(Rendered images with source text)
***

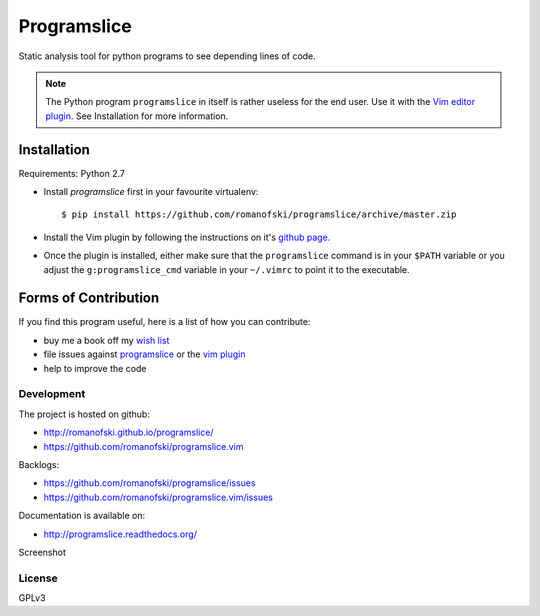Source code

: ============
Programslice
============

.. image:: https://travis-ci.org/romanofski/programslice.svg?branch=master
   :target: https://travis-ci.org/romanofski/programslice
   :alt: Build status

Static analysis tool for python programs to see depending lines of code.

.. note:: The Python program ``programslice`` in itself is rather
   useless for the end user. Use it with the `Vim editor plugin
   <https://github.com/romanofski/programslice.vim>`__. See Installation
   for more information.


.. _programslice-installation:

Installation
============

Requirements: Python 2.7

* Install `programslice` first in your favourite virtualenv::

    $ pip install https://github.com/romanofski/programslice/archive/master.zip

* Install the Vim plugin by following the instructions on it's `github
  page <https://github.com/romanofski/programslice.vim>`_.

* Once the plugin is installed, either make sure that the
  ``programslice`` command is in your ``$PATH`` variable or you adjust
  the ``g:programslice_cmd`` variable in your ``~/.vimrc`` to point it
  to the executable.

Forms of Contribution
=====================

If you find this program useful, here is a list of how you can
contribute:

* buy me a book off my `wish list
  <http://www.amazon.com/gp/registry/wishlist/13873Q1WKYL2W/ref=cm_wl_rlist_go_o?>`_

* file issues against `programslice
  <https://github.com/romanofski/programslice/issues>`_ or the `vim
  plugin <https://github.com/romanofski/programslice.vim/issues>`_

* help to improve the code

Development
-----------

The project is hosted on github:

-  http://romanofski.github.io/programslice/
-  https://github.com/romanofski/programslice.vim

Backlogs:

-  https://github.com/romanofski/programslice/issues
-  https://github.com/romanofski/programslice.vim/issues

Documentation is available on:

-  http://programslice.readthedocs.org/

Screenshot

.. image:: docs/screenshot.png

License
-------

GPLv3
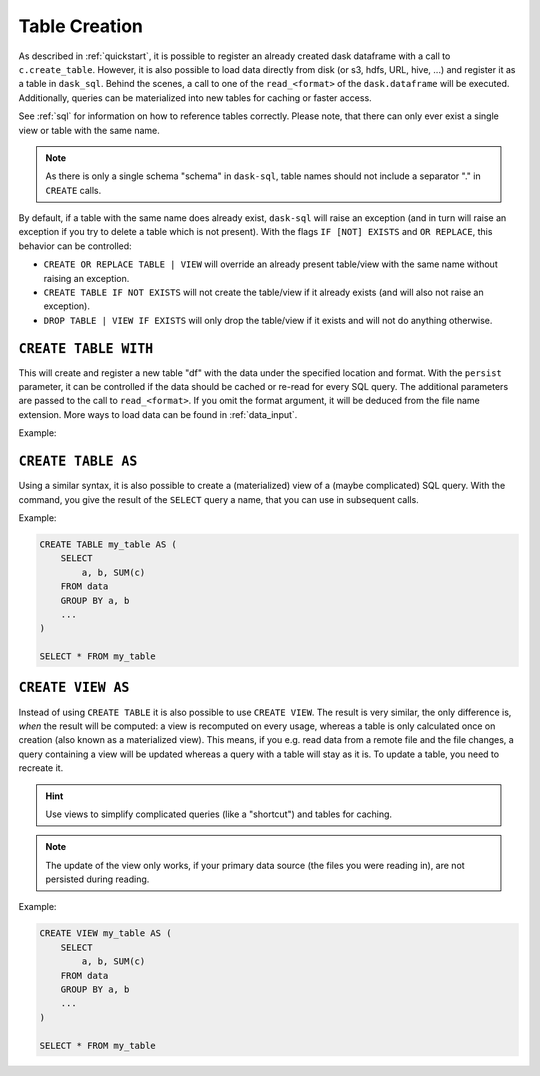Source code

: .. _creation:

Table Creation
==============

As described in :ref:`quickstart`, it is possible to register an already
created dask dataframe with a call to ``c.create_table``.
However, it is also possible to load data directly from disk (or s3, hdfs, URL, hive, ...)
and register it as a table in ``dask_sql``.
Behind the scenes, a call to one of the ``read_<format>`` of the ``dask.dataframe``
will be executed.
Additionally, queries can be materialized into new tables for caching or faster access.

.. raw:: html

    <div class="highlight"><pre>
    <span class="k">CREATE</span> [ <span class="k">OR REPLACE</span> ] <span class="k">TABLE</span> [ <span class="k">IF NOT EXISTS</span> ] <span class="ss">&lt;table-name></span> <span class="k">WITH</span> ( <span class="ss">&lt;key&gt;</span> = <span class="ss">&lt;value&gt;</span> [ , ... ] )
    <span class="k">CREATE</span> [ <span class="k">OR REPLACE</span> ] <span class="k">TABLE</span> [ <span class="k">IF NOT EXISTS</span> ] <span class="ss">&lt;table-name></span> <span class="k">AS</span> ( <span class="k">SELECT</span> ... )
    <span class="k">CREATE</span> [ <span class="k">OR REPLACE</span> ] <span class="k">VIEW</span> [ <span class="k">IF NOT EXISTS</span> ] <span class="ss">&lt;table-name></span> <span class="k">AS</span> ( <span class="k">SELECT</span> ... )
    <span class="k">DROP TABLE</span> | <span class="k">VIEW</span> [ <span class="k">IF EXISTS</span> ] <span class="ss">&lt;table-name></span>
    </pre></div>

See :ref:`sql` for information on how to reference tables correctly.
Please note, that there can only ever exist a single view or table with the same name.

.. note::

    As there is only a single schema "schema" in ``dask-sql``,
    table names should not include a separator "." in ``CREATE`` calls.

By default, if a table with the same name does already exist, ``dask-sql`` will raise an exception
(and in turn will raise an exception if you try to delete a table which is not present).
With the flags ``IF [NOT] EXISTS`` and ``OR REPLACE``, this behavior can be controlled:

* ``CREATE OR REPLACE TABLE | VIEW`` will override an already present table/view with the same name without raising an exception.
* ``CREATE TABLE IF NOT EXISTS`` will not create the table/view if it already exists (and will also not raise an exception).
* ``DROP TABLE | VIEW IF EXISTS`` will only drop the table/view if it exists and will not do anything otherwise.

``CREATE TABLE WITH``
---------------------

This will create and register a new table "df" with the data under the specified location
and format.
With the ``persist`` parameter, it can be controlled if the data should be cached
or re-read for every SQL query.
The additional parameters are passed to the call to ``read_<format>``.
If you omit the format argument, it will be deduced from the file name extension.
More ways to load data can be found in :ref:`data_input`.

Example:

.. raw:: html

    <div class="highlight-sql notranslate"><div class="highlight"><pre><span></span><span class="k">CREATE</span> <span class="k">TABLE</span> <span class="n">df</span> <span class="k">WITH</span> <span class="p">(</span>
        <span class="n">location</span> <span class="o">=</span> <span class="ss">"/some/file/path"</span><span class="p">,</span>
        <span class="n">format</span> <span class="o">=</span> <span class="ss">"csv/parquet/json/..."</span><span class="p">,</span>
        <span class="n">persist</span> <span class="o">=</span> <span class="k">True</span><span class="p">,</span>
        <span class="n">additional_parameter</span> <span class="o">=</span> <span class="n">value</span><span class="p">,</span>
        <span class="p">...</span>
    <span class="p">)</span>
    </pre></div>
    </div>

``CREATE TABLE AS``
-------------------

Using a similar syntax, it is also possible to create a (materialized) view of a (maybe complicated) SQL query.
With the command, you give the result of the ``SELECT`` query a name, that you can use
in subsequent calls.

Example:

.. code-block:: sql

    CREATE TABLE my_table AS (
        SELECT
            a, b, SUM(c)
        FROM data
        GROUP BY a, b
        ...
    )

    SELECT * FROM my_table

``CREATE VIEW AS``
------------------

Instead of using ``CREATE TABLE`` it is also possible to use ``CREATE VIEW``.
The result is very similar, the only difference is, *when* the result will be computed: a view is recomputed on every usage,
whereas a table is only calculated once on creation (also known as a materialized view).
This means, if you e.g. read data from a remote file and the file changes, a query containing a view will
be updated whereas a query with a table will stay as it is.
To update a table, you need to recreate it.

.. hint::

    Use views to simplify complicated queries (like a "shortcut") and tables for caching.

.. note::

    The update of the view only works, if your primary data source (the files you were reading in),
    are not persisted during reading.

Example:

.. code-block:: sql

    CREATE VIEW my_table AS (
        SELECT
            a, b, SUM(c)
        FROM data
        GROUP BY a, b
        ...
    )

    SELECT * FROM my_table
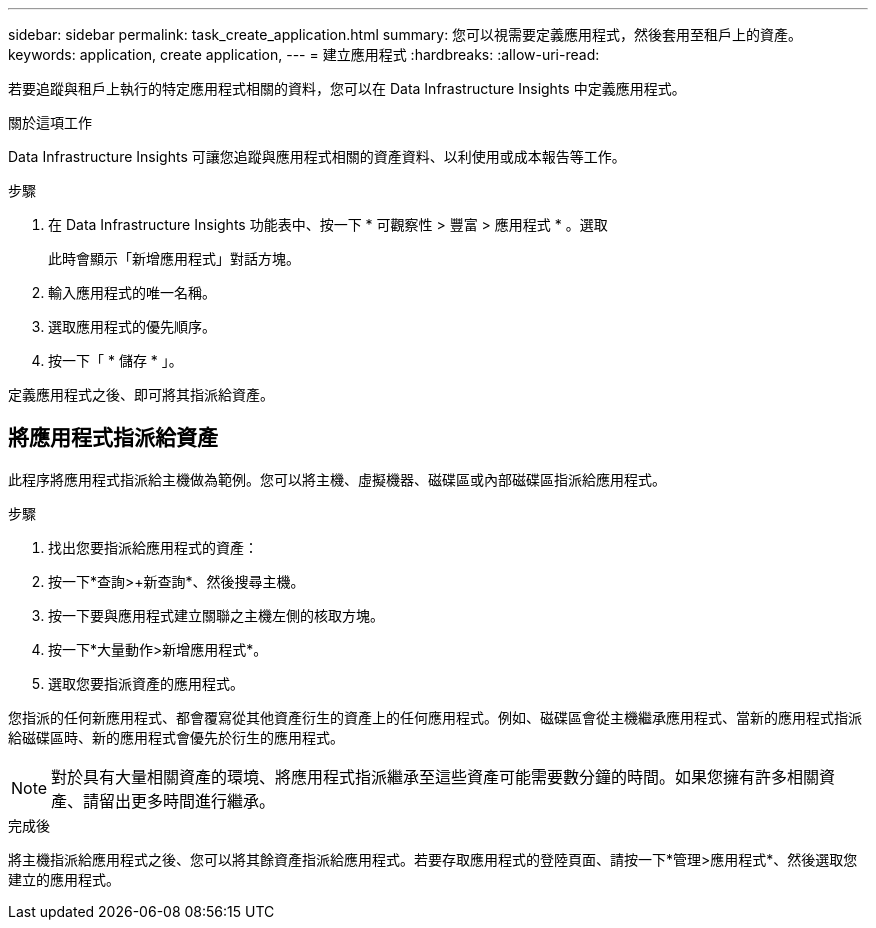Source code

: ---
sidebar: sidebar 
permalink: task_create_application.html 
summary: 您可以視需要定義應用程式，然後套用至租戶上的資產。 
keywords: application, create application, 
---
= 建立應用程式
:hardbreaks:
:allow-uri-read: 


[role="lead"]
若要追蹤與租戶上執行的特定應用程式相關的資料，您可以在 Data Infrastructure Insights 中定義應用程式。

.關於這項工作
Data Infrastructure Insights 可讓您追蹤與應用程式相關的資產資料、以利使用或成本報告等工作。

.步驟
. 在 Data Infrastructure Insights 功能表中、按一下 * 可觀察性 > 豐富 > 應用程式 * 。選取
+
此時會顯示「新增應用程式」對話方塊。

. 輸入應用程式的唯一名稱。
. 選取應用程式的優先順序。
. 按一下「 * 儲存 * 」。


定義應用程式之後、即可將其指派給資產。



== 將應用程式指派給資產

此程序將應用程式指派給主機做為範例。您可以將主機、虛擬機器、磁碟區或內部磁碟區指派給應用程式。

.步驟
. 找出您要指派給應用程式的資產：
. 按一下*查詢>+新查詢*、然後搜尋主機。
. 按一下要與應用程式建立關聯之主機左側的核取方塊。
. 按一下*大量動作>新增應用程式*。
. 選取您要指派資產的應用程式。


您指派的任何新應用程式、都會覆寫從其他資產衍生的資產上的任何應用程式。例如、磁碟區會從主機繼承應用程式、當新的應用程式指派給磁碟區時、新的應用程式會優先於衍生的應用程式。


NOTE: 對於具有大量相關資產的環境、將應用程式指派繼承至這些資產可能需要數分鐘的時間。如果您擁有許多相關資產、請留出更多時間進行繼承。

.完成後
將主機指派給應用程式之後、您可以將其餘資產指派給應用程式。若要存取應用程式的登陸頁面、請按一下*管理>應用程式*、然後選取您建立的應用程式。
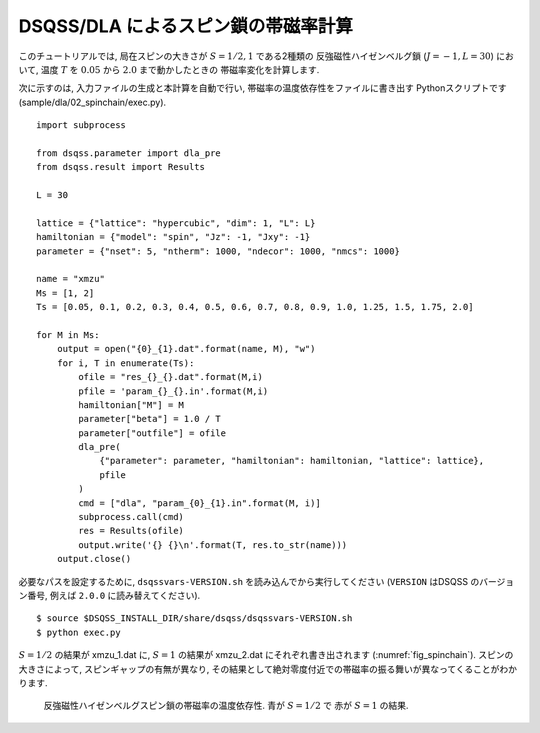 DSQSS/DLA によるスピン鎖の帯磁率計算
====================================

このチュートリアルでは, 局在スピンの大きさが :math:`S=1/2, 1` である2種類の
反強磁性ハイゼンベルグ鎖 (:math:`J=-1, L=30`) において,
温度 :math:`T` を :math:`0.05` から :math:`2.0` まで動かしたときの
帯磁率変化を計算します.

次に示すのは, 入力ファイルの生成と本計算を自動で行い, 
帯磁率の温度依存性をファイルに書き出す Pythonスクリプトです(sample/dla/02_spinchain/exec.py).
::

  import subprocess

  from dsqss.parameter import dla_pre
  from dsqss.result import Results

  L = 30

  lattice = {"lattice": "hypercubic", "dim": 1, "L": L}
  hamiltonian = {"model": "spin", "Jz": -1, "Jxy": -1}
  parameter = {"nset": 5, "ntherm": 1000, "ndecor": 1000, "nmcs": 1000}

  name = "xmzu"
  Ms = [1, 2]
  Ts = [0.05, 0.1, 0.2, 0.3, 0.4, 0.5, 0.6, 0.7, 0.8, 0.9, 1.0, 1.25, 1.5, 1.75, 2.0]

  for M in Ms:
      output = open("{0}_{1}.dat".format(name, M), "w")
      for i, T in enumerate(Ts):
          ofile = "res_{}_{}.dat".format(M,i)
          pfile = 'param_{}_{}.in'.format(M,i)
          hamiltonian["M"] = M
          parameter["beta"] = 1.0 / T
          parameter["outfile"] = ofile
          dla_pre(
              {"parameter": parameter, "hamiltonian": hamiltonian, "lattice": lattice},
              pfile
          )
          cmd = ["dla", "param_{0}_{1}.in".format(M, i)]
          subprocess.call(cmd)
          res = Results(ofile)
          output.write('{} {}\n'.format(T, res.to_str(name)))
      output.close()

必要なパスを設定するために, ``dsqssvars-VERSION.sh`` を読み込んでから実行してください
(``VERSION`` はDSQSS のバージョン番号, 例えば ``2.0.0`` に読み替えてください).
::

  $ source $DSQSS_INSTALL_DIR/share/dsqss/dsqssvars-VERSION.sh
  $ python exec.py

:math:`S=1/2` の結果が xmzu_1.dat に, :math:`S=1` の結果が xmzu_2.dat にそれぞれ書き出されます (:numref:`fig_spinchain`).
スピンの大きさによって, スピンギャップの有無が異なり, その結果として絶対零度付近での帯磁率の振る舞いが異なってくることがわかります.

.. figure:: ../../../image/dla/tutorial/spinchain.*
  :name: fig_spinchain
  :alt: スピン鎖の帯磁率

  反強磁性ハイゼンベルグスピン鎖の帯磁率の温度依存性. 青が :math:`S=1/2` で 赤が :math:`S=1` の結果.


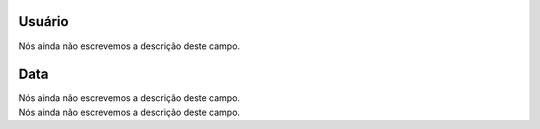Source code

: 
.. _userHistory-id-user:

Usuário
--------

| Nós ainda não escrevemos a descrição deste campo.




.. _userHistory-date:

Data
----

| Nós ainda não escrevemos a descrição deste campo.




.. _userHistory-description:




| Nós ainda não escrevemos a descrição deste campo.




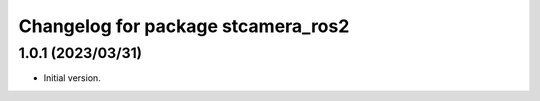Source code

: ^^^^^^^^^^^^^^^^^^^^^^^^^^^^^^^^^^^^^^^^^
Changelog for package stcamera_ros2
^^^^^^^^^^^^^^^^^^^^^^^^^^^^^^^^^^^^^^^^^

1.0.1 (2023/03/31)
-------------------
* Initial version.

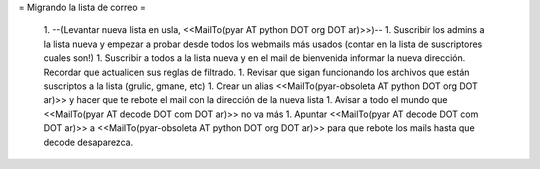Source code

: = Migrando la lista de correo =

 1. --(Levantar nueva lista en usla, <<MailTo(pyar AT python DOT org DOT ar)>>)--
 1. Suscribir los admins a la lista nueva y empezar a probar desde todos los webmails más usados (contar en la lista de suscriptores cuales son!)
 1. Suscribir a todos a la lista nueva y en el mail de bienvenida informar la nueva dirección. Recordar que actualicen sus reglas de filtrado.
 1. Revisar que sigan funcionando los archivos que están suscriptos a la lista (grulic, gmane, etc)
 1. Crear un alias <<MailTo(pyar-obsoleta AT python DOT org DOT ar)>> y hacer que te rebote el mail con la dirección de la nueva lista
 1. Avisar a todo el mundo que <<MailTo(pyar AT decode DOT com DOT ar)>> no va más
 1. Apuntar <<MailTo(pyar AT decode DOT com DOT ar)>> a <<MailTo(pyar-obsoleta AT python DOT org DOT ar)>> para que rebote los mails hasta que decode desaparezca.
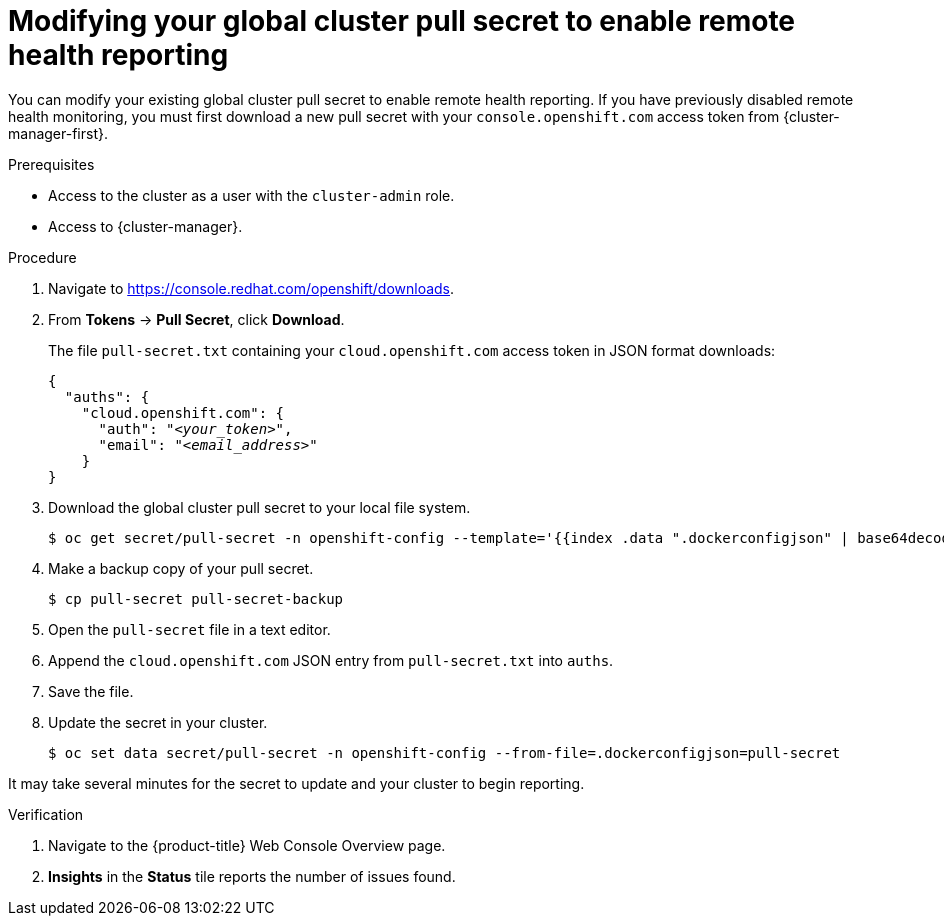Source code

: // Module included in the following assemblies:
//
// * support/remote_health_monitoring/enabling-remote-health-reporting.adoc
// * sd_support/remote_health_monitoring/enabling-remote-health-reporting.adoc

:_content-type: PROCEDURE
[id="insights-operator-new-pull-secret-enable_{context}"]
= Modifying your global cluster pull secret to enable remote health reporting

You can modify your existing global cluster pull secret to enable remote health reporting. If you have previously disabled remote health monitoring, you must first download a new pull secret with your `console.openshift.com` access token from {cluster-manager-first}.

.Prerequisites

* Access to the cluster as a user with the `cluster-admin` role.
* Access to {cluster-manager}.

.Procedure

. Navigate to link:https://console.redhat.com/openshift/downloads[https://console.redhat.com/openshift/downloads].
. From *Tokens* -> *Pull Secret*, click *Download*.
+
The file `pull-secret.txt` containing your `cloud.openshift.com` access token in JSON format downloads:
+
[source,json,subs="+quotes"]
----
{
  "auths": {
    "cloud.openshift.com": {
      "auth": "_<your_token>_",
      "email": "_<email_address>_"
    }
}
----

. Download the global cluster pull secret to your local file system.
+
[source,terminal]
----
$ oc get secret/pull-secret -n openshift-config --template='{{index .data ".dockerconfigjson" | base64decode}}' > pull-secret
----
. Make a backup copy of your pull secret.
+
[source,terminal]
----
$ cp pull-secret pull-secret-backup
----
. Open the `pull-secret` file in a text editor.
. Append the `cloud.openshift.com` JSON entry from `pull-secret.txt` into `auths`.
. Save the file.
. Update the secret in your cluster.
+
[source,terminal]
----
$ oc set data secret/pull-secret -n openshift-config --from-file=.dockerconfigjson=pull-secret
----

It may take several minutes for the secret to update and your cluster to begin reporting.

.Verification

. Navigate to the {product-title} Web Console Overview page.
. *Insights* in the *Status* tile reports the number of issues found.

***

### Work item
Where a line above contains the word "exception", copy that line.

### Response area
By default, if a table with the same name does already exist, ``dask-sql`` will raise an exception
(and in turn will raise an exception if you try to delete a table which is not present).
* ``CREATE OR REPLACE TABLE | VIEW`` will override an already present table/view with the same name without raising an exception.
* ``CREATE TABLE IF NOT EXISTS`` will not create the table/view if it already exists (and will also not raise an exception).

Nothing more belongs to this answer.